When I think of East Africa I will think fondly of a woman in a green blazer. After 22 hours in the flight from San Francisco, I landed in Nairobi right in the middle of an airline strike. I expected a two-hour layover before jumping on my final flight to Kigali, Rwanda. Instead, I ended up sleeping on a cold cement floor surrounded by other stranded commuters without access to a functional bathroom, telephone, food, or water for 17 hours. Yet I had it easy – I met several other people who had been stranded for three days. Needless to say, the mob of angry, desperate people grew by the hour. The moment I had given up hope, two key things happened: I met another group with my plight and a Rwanda Air employee. This wonderful woman, in a green blazer, was the only employee trying to help people get on flights on other airlines. She somehow managed to get our group on a flight to Kigali within one hour of meeting her. I don’t remember taking off or landing in Kigali – I was asleep the second I latched my seatbelt.

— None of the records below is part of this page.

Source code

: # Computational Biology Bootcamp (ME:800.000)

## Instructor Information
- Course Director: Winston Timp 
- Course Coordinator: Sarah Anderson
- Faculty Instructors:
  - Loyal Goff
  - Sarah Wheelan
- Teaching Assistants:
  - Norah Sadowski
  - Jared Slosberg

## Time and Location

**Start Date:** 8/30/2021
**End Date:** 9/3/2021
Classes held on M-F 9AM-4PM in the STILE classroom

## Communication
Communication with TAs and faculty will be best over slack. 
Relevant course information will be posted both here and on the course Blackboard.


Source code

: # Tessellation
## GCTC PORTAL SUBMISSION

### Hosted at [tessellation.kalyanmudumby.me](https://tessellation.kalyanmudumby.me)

Garambe, the nephew of my host, Dr. Jean de Dieux of the Ruli Hospital, greeted me at the airport. Dr Wendy Leonard of The Ihangane Project, Catapult’s client who had the smarts to avoid Nairobi, arrived shortly after. After a night’s rest in a Kigali parish, we departed for Ruli, a small community 40km west of Kigali. Despite the relatively short distance between all the health clinics surrounding Ruli, the underdeveloped dirt roads make for long and bumpy journeys. They remind me of rural reservation roads, making me slightly nostalgic for home. Outside my window immense numbers of banana trees cover the hillside, a lazy river curves through the valley, and small rusty brick homes housing large families pop up as far as the eye can see.
Ruli’s the kind of town where there are no paved roads and everyone knows everyone else’s business. Infrequent visits from outside means only four rooms are available for travelers at the parish. Everyone is up with the 6am sun and the daily tasks of water and wood collection begin. Kids, whose families can afford the fees, attend school in dusty blue uniforms and puffy neon green sandals. Women cultivate and harvest the hills. Men make bricks, do construction, or operate stores. And many more have no employment and spend the day walking the streets and socializing. At 5pm the dirt throughway is a flutter of activity – a mass of children run home from school, bicycles and wheelbarrows roll past with jerry cans full of water, bananas, or sugar cane. By 7pm the sun is down and the streets are quiet. The complete blackness is a good reminder of the complete lack of electricity. The air is saturated with the smell of cooking fire. And by 9pm, most have turned in for the night.
Wendy and I start every day at the Ruli Hospital in morning rounds. I shadow Wendy visiting patients in the HIV treatment ward, where the staff is well trained, attentive, and caring, but lack the tools and medication to treat some of the sickest patients. Cement floors, brick walls, flickering fluorescent lighting, crowded rooms, metal beds with chipped paint and squeaky springs, and a sweaty stew lingers in the air drawing flies to patients too weak to move.
On Wednesday, working through the hospital staff, we develop questionnaires designed to educate us on how community members spend their time, treat dirty water (or not), and grow food. The hospital staff conducts the interviews in the local language. We’ll take this knowledge to help guide design and technology decision-making further down the line.
The following day we travelled an hour west to the Nyange Health Clinic, which serves 20,000 people and has 18 patient rooms. Four solar panels power 24 CFL bulbs to keep the clinic operating at night. When there is enough power left over, they operate a laptop or desktop computer. The clinic has more electronics and lab equipment they would like to operate and we spend the day assessing the energy loads in order to expand the solar system.
Friday we drove two hours north to the Minazi Health Post, which presently has no electricity, to install a WE CARE Solar prototype. It’s a plug-and-play “solar suitcase” designed to provide immediate, small-scale power for a structure such as a small health clinic. Minazi’s health post was built entirely by community initiative when the Ruli Hospital proved too far to reach. The post is now supported by the Ruli Hospital system and thanks to WE CARE Solar, has enough electricity to power lights, cell phones, and charge batteries. Even this seemingly small effort will make a tremendous difference in their treatment of patients and communication efforts with the rest of the health clinic network.
With the remainder of my time in Rwanda, Wendy and I will travel back to Kigali to visit solar vendors, meet with several other NGOs focused on health/nutrition/solar in Rwanda, re-visit and assess the WE CARE Solar prototype at the Minazni Health Post, and continue a water assessment study in Ruli in the hopes of providing formula for infants of HIV mothers.
In early September I travel on to Kenya to visit Tevis Howard of Komaza. My only hesitation is that I have to fly back through Nairobi. I still suffer flashbacks of the horrible state and smell of the non-functional bathrooms serving hundreds of people. I’m assured that what I experienced is not the norm – but I’m still keeping my eyes peeled for the woman in the green blazer. Just in case.